Sometimes I look at my friends, who are making a solid $140k a year at the job I left, and think that I've missed out on nearly $700,000 in my pocket, plus bonuses. But these have been the best years.

I've had dozens of experiments in websites that generate traffic, hours learning new code techniques, both theory and design, and watched my traffic jump one month, then dive to almost zero the next. Bills I can't pay, followed by $30,000 checks in the mail. New motorbikes one quarter, then bald tires the next.

I looked at MySpace when it first came out and said "I could make a better version, but it won't last" only to have facebook in my face and regretting "Man I could have done that".

Every year, there is a new idea on my website design list, and every year there are people that say it can't be done. Yet at the same time there is always a new facebook, youtube, twitter, right around the corner. The youtube and twitter guys never listened to those in the biz that say "All that can be done, has already been done - there is no more internet gold".

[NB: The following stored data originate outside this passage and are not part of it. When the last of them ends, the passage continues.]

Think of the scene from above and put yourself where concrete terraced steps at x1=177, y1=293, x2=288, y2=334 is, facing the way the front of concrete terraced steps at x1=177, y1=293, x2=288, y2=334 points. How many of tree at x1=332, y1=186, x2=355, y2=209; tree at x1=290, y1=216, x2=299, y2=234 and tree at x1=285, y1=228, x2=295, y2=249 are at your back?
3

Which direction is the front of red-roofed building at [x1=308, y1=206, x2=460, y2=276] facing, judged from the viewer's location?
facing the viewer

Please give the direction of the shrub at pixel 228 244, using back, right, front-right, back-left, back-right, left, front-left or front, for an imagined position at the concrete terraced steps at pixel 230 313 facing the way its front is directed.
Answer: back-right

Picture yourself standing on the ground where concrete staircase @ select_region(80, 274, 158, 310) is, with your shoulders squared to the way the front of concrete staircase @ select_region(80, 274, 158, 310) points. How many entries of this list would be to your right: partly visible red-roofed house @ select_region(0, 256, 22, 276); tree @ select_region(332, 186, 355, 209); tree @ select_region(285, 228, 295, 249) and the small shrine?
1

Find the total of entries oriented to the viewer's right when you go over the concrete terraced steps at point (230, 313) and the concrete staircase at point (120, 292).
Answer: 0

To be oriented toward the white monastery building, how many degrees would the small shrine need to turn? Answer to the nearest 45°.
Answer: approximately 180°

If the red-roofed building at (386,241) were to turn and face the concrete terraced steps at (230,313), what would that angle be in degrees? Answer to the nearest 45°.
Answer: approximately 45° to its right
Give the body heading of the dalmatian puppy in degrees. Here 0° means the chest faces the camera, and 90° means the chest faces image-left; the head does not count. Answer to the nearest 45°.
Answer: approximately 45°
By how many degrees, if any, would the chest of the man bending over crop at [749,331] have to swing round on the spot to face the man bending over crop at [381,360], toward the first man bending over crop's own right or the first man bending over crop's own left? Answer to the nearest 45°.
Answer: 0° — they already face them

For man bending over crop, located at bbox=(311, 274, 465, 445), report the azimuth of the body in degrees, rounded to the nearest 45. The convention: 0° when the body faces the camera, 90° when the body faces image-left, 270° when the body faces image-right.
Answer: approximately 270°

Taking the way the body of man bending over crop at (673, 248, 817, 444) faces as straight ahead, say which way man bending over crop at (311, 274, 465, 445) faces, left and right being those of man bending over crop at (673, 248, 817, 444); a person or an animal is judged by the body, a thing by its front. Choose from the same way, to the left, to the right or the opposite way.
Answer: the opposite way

Well aparently there is still gold in them their hills. At 5 years I haven't hit gold, but today I realized "Wow, am still afloat - Cool".

I don't have a point to this. Maybe it's a work in progress.
It sounds like you're handling your biz entirely the wrong way.

You say you've had "New motorbikes one quarter, then bald tires the next". That sounds like you're not managing to handle instability well, and splurge rather than save when things are going well.

Aiming to create the next Youtube, Twitter or Google is nice, but not realistic. Building a consistently profitable business, on the other hand, is very realistic.

Find a niche market, create a great product, and use your money in an "invest > save > spend" priority. Investing to grow your business, saving in case you need to weather through bad times (or, should you get lucky, sustain unexpected growth), and spending only when needed.

Almost no business is successful right from the start, and certainly not without the right connections. The idea is not to hit gold, but to create gold - a process that is rather lengthier.